*ACTIVITY*
The word "object" marks the lines to keep; find each one in the data and copy it.

--- GIVEN INFORMATION Enclosed Below ---

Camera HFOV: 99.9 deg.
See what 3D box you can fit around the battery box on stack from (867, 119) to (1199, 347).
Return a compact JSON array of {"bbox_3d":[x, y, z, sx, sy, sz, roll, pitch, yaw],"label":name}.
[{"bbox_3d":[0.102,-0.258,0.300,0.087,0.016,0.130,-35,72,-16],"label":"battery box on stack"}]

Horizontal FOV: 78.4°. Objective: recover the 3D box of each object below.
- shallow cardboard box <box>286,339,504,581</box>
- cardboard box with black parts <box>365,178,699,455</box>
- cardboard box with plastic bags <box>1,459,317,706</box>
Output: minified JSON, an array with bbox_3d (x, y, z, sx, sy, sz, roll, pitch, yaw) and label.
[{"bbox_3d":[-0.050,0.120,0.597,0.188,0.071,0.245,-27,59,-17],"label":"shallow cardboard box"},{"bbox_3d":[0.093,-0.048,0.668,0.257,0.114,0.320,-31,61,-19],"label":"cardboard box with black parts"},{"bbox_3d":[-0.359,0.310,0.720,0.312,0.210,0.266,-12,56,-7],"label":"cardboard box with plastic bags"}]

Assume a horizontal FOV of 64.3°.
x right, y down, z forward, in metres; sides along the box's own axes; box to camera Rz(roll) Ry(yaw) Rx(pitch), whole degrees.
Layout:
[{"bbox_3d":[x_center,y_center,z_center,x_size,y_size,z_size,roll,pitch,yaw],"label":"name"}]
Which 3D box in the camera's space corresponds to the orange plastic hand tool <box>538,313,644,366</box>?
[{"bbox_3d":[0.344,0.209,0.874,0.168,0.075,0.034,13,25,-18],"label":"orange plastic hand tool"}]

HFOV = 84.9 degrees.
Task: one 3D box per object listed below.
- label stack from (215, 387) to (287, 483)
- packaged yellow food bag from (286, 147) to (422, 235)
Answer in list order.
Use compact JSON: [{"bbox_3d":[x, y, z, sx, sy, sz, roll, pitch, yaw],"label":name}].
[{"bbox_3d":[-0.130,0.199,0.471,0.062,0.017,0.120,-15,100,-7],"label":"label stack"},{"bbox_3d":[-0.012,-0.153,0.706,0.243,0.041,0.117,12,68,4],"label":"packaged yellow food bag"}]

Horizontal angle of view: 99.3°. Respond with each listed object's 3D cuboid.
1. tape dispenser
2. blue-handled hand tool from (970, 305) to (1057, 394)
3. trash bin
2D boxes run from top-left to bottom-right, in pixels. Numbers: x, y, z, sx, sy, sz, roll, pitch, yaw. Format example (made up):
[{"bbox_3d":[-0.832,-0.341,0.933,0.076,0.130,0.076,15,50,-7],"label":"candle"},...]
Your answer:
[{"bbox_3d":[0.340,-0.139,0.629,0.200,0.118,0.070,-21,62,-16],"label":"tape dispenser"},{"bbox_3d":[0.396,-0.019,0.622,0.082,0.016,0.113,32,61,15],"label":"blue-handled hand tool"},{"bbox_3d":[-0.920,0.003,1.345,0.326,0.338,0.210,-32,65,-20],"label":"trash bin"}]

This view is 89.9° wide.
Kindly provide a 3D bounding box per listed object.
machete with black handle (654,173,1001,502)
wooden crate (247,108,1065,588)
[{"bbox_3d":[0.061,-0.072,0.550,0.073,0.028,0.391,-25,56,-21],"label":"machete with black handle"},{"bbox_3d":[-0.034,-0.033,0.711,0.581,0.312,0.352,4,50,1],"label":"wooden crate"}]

--- End of Enclosed GIVEN INFORMATION ---

*WORKED SOLUTION*
Horizontal FOV: 78.4°. Objective: recover the 3D box of each object below.
Task: one 3D box per object listed below.
Horizontal angle of view: 99.3°. Respond with each listed object's 3D cuboid.
Kindly provide a 3D bounding box per listed object.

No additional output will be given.